William Walton
String Quartets

Black Box - BBM1035

The Times
Another CD worth noting is the Emperor Quartet's superb rendering of Walton's two string quartets. Anyone with set thoughts about Walton the conservative must think again after hearing the Emperors' gusty performance of the boldly modernistic quartet of 1922. The better-known quartet written in 1947 equally leaps off the disc.


The Strad

'Undigested Schoenberg and Bartok' was Walton's characteristically cutting remark, made in later llife, on his own first effort at a string quartet, composed in 1922 when he was just 19. We can afford to be more generous in our reaction while appreciating the composer's honesty in disclosing the principal influences on this substantial three-movement work. The Emperor Quartet gives them full measure, seizing each line of the slow final fugue with a firm grip and relishing the grit in the harmony.
It makes me wonder how much more adventurous Walton's music might have been had he stuck to his Bartokian guns in later life. Instead, the Emperors make the expressive leap to match the more muted tones and compact dimensions of his quartet from 25 years later.
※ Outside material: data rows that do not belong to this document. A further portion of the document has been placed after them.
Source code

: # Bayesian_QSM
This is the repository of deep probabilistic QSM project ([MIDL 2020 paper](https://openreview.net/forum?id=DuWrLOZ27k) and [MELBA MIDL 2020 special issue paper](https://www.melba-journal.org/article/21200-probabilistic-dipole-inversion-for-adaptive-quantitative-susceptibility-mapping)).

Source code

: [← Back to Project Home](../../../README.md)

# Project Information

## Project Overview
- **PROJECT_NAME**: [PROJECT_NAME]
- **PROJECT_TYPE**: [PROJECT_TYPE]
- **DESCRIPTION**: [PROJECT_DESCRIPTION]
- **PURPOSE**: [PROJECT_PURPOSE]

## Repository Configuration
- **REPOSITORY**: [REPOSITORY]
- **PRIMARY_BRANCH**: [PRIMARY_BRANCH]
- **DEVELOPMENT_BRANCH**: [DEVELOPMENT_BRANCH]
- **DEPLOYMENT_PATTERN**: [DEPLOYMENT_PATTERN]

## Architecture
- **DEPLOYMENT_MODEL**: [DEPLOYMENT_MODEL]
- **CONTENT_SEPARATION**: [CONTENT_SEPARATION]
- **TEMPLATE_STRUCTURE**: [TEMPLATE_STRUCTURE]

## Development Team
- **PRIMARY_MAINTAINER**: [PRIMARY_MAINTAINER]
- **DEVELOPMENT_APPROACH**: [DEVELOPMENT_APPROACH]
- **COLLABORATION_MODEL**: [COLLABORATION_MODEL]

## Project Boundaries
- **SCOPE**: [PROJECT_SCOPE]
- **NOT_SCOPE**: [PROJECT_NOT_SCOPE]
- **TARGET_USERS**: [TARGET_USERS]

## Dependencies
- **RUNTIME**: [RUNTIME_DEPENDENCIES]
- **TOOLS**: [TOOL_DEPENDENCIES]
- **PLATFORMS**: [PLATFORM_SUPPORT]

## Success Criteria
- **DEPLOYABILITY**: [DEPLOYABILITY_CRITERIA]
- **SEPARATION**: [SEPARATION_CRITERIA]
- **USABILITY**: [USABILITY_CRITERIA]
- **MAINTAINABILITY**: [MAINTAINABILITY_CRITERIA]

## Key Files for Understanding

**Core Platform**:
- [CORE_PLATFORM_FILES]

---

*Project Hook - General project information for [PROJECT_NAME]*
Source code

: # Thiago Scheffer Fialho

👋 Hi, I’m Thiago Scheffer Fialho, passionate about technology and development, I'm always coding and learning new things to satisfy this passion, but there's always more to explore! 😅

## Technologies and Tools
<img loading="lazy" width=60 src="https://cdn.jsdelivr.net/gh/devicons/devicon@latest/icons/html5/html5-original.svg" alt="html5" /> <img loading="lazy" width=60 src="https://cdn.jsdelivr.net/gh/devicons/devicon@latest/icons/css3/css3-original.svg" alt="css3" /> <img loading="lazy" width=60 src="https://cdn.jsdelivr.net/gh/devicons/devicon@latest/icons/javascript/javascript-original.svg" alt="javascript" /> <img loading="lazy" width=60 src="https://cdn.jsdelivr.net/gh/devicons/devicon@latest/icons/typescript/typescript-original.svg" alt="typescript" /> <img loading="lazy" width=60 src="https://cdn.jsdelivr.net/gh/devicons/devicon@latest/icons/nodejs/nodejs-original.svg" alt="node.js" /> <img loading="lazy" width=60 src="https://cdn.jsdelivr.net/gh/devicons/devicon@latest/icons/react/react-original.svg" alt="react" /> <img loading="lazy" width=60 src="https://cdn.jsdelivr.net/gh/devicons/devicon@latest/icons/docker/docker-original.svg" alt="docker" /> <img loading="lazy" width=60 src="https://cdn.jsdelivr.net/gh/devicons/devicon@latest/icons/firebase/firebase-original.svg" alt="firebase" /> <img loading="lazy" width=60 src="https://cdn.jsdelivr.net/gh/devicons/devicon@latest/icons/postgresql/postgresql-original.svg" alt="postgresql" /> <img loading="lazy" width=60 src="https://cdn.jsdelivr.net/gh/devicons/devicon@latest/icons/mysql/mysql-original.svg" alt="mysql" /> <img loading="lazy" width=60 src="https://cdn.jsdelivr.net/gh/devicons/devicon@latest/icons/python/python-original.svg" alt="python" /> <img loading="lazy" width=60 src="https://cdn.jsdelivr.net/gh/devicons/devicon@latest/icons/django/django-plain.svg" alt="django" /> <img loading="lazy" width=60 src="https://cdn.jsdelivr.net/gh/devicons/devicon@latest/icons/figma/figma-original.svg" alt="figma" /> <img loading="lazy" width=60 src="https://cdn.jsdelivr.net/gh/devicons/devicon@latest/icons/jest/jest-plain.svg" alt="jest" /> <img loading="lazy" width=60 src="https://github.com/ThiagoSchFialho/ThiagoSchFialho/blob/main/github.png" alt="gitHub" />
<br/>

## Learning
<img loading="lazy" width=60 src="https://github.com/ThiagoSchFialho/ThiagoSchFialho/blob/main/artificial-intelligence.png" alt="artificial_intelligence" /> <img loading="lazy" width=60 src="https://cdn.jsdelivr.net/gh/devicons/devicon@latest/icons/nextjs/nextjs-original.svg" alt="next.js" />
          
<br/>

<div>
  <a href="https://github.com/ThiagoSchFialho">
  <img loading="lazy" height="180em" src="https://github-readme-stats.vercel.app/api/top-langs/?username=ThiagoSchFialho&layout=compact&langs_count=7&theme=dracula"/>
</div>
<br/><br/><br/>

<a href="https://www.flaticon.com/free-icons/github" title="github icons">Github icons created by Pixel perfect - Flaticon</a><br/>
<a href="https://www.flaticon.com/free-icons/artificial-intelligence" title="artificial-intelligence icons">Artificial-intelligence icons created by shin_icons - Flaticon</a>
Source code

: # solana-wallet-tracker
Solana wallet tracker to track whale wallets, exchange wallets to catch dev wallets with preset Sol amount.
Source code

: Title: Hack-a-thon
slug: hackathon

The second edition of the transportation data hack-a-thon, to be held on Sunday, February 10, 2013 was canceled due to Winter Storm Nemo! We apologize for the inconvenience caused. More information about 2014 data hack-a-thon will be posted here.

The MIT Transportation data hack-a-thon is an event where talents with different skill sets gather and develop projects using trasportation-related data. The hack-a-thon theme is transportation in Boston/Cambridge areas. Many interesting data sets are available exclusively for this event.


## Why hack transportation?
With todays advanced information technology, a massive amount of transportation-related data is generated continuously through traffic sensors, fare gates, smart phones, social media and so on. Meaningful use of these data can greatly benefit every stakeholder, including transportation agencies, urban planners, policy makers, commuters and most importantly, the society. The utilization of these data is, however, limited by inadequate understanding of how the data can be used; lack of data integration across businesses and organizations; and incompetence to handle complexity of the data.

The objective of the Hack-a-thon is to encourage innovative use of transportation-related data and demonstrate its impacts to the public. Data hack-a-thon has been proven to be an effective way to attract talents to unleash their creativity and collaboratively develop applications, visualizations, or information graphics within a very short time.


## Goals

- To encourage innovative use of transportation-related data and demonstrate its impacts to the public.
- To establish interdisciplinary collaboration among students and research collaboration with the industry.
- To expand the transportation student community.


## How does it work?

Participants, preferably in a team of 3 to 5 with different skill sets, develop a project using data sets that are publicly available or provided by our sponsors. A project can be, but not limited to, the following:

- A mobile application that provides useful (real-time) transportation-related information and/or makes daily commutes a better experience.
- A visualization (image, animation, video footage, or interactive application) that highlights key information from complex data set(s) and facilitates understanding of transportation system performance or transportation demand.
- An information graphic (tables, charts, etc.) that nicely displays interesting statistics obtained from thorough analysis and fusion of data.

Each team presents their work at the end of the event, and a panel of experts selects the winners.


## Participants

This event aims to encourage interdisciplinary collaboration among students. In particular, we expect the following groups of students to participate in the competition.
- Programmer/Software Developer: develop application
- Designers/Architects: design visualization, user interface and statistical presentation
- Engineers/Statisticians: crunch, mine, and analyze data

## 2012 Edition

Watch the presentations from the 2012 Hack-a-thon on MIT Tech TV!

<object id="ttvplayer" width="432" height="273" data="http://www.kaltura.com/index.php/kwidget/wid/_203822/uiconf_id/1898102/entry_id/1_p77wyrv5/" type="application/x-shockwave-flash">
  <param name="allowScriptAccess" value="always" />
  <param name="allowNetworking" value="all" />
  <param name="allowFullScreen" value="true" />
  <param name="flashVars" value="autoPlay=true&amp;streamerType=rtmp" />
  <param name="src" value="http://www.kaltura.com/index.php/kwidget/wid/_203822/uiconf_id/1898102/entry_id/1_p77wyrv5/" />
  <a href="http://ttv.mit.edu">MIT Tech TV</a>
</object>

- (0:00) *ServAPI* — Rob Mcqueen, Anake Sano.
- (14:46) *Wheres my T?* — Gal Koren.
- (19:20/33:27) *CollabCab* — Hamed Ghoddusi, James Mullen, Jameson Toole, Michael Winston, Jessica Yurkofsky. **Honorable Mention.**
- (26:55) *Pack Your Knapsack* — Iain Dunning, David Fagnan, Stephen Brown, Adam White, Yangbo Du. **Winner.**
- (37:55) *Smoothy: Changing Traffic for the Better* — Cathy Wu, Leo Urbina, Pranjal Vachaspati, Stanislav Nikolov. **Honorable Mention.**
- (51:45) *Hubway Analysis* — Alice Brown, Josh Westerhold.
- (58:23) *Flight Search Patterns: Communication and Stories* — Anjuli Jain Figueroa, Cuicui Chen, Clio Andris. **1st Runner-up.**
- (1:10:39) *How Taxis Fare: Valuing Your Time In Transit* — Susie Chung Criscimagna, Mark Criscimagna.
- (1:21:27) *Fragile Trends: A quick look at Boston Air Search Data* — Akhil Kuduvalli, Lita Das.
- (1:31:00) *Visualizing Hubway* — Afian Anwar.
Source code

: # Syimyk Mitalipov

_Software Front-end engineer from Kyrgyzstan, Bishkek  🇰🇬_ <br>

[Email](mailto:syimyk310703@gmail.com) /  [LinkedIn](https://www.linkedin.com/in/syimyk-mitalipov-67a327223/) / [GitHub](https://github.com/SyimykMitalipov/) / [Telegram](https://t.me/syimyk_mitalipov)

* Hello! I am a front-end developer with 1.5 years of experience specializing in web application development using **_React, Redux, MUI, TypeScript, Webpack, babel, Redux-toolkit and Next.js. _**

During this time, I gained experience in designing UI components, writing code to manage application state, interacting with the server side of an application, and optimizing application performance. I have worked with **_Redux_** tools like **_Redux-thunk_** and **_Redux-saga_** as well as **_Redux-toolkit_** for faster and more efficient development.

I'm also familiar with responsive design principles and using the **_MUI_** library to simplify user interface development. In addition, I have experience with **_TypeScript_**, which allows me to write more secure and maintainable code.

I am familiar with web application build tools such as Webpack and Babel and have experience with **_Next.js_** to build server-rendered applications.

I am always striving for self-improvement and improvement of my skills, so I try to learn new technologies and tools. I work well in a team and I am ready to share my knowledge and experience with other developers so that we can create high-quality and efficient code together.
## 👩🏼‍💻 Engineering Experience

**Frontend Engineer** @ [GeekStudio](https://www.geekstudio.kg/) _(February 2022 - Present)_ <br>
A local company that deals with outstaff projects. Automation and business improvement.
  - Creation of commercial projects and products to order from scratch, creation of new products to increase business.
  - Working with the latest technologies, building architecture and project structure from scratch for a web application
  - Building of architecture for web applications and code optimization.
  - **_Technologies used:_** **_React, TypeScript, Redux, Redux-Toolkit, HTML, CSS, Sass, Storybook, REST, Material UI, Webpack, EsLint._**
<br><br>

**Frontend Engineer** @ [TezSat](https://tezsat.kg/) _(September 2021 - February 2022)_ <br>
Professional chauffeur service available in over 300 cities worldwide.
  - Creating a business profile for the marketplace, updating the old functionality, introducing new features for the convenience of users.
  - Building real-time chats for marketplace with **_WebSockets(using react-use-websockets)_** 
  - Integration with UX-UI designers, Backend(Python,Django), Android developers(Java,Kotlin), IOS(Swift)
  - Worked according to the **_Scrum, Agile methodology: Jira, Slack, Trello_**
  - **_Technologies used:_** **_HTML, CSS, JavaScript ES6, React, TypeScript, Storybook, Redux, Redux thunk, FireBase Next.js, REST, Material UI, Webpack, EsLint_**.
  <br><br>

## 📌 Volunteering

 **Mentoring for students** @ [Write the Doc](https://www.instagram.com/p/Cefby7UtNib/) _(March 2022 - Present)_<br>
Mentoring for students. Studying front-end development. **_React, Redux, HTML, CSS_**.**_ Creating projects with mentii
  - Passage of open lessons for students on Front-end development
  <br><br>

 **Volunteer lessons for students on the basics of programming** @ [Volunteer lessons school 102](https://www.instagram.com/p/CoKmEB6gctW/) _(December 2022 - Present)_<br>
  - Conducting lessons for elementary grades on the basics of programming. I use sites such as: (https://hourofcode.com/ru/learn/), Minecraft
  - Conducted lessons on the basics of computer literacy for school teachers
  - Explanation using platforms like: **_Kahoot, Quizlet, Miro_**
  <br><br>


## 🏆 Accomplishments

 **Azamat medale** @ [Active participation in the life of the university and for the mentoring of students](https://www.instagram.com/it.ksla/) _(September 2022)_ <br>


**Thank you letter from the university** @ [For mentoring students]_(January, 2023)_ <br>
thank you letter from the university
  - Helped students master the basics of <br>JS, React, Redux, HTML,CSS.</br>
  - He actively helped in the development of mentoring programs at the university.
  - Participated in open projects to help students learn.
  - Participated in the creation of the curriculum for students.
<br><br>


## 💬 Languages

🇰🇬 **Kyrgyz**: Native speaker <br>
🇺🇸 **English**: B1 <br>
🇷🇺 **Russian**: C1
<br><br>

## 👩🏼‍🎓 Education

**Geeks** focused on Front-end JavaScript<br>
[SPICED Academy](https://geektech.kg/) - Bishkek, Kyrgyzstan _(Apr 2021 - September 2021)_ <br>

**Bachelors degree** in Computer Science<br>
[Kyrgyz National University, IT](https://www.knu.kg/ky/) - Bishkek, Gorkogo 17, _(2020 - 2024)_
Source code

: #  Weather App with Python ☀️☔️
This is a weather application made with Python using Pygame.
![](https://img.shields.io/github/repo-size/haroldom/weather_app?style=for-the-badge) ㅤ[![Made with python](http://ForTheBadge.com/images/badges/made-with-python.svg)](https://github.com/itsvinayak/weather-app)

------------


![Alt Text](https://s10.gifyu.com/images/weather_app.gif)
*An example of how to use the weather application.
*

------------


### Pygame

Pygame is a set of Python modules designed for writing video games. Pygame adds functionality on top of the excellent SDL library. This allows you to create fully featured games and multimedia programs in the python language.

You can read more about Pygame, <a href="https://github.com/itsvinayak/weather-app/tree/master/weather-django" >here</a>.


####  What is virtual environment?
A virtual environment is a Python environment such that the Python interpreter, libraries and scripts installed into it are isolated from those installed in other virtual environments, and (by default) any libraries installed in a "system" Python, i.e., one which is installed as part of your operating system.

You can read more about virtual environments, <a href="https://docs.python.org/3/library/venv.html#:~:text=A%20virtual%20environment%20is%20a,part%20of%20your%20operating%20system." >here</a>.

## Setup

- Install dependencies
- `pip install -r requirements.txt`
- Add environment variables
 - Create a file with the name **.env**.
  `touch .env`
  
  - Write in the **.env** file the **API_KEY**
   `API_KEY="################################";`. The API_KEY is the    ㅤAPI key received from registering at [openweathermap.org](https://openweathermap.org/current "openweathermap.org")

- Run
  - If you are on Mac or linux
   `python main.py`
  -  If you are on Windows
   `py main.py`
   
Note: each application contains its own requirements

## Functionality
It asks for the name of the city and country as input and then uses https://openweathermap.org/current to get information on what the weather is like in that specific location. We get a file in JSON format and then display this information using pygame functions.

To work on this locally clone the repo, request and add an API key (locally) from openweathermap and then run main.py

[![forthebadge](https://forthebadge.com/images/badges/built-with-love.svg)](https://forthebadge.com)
Judging by the tight intonation and unerring unity of phrasing on display here, the quartet has gone from strength to strength since winning the Evian Competition eight years ago. All its members weave through Walton's undemonstrative counterpoint with mastery. But William Schofield's cello playing in the third-movement Lento reaches an even higher plane of lamenting intensity.
…in the meantime these fine performances, outstandingly well recorded, need no such dubious enticement.

The Guardian
The young members of the Emperor Quartet give brilliant, incisive performances of both of Walton's string quartets, not only the one in A minor from his high maturity in 1947, but also the very early work that, after a handful of performances in the early 1920s, he suppressed but did not destroy. For that 1922 quartet - which points forward to a very different atonal style from the one Walton in fact went on to adopt - the Emperor Quartet have had access to extra material involving editing and cuts, observing those that were plainly the composer's own. The Emperor Quartet's speed are consistently faster than those of the Gabrieli Quartet on the earlier Chandos version, notably in the fugl finale of the 1922 work.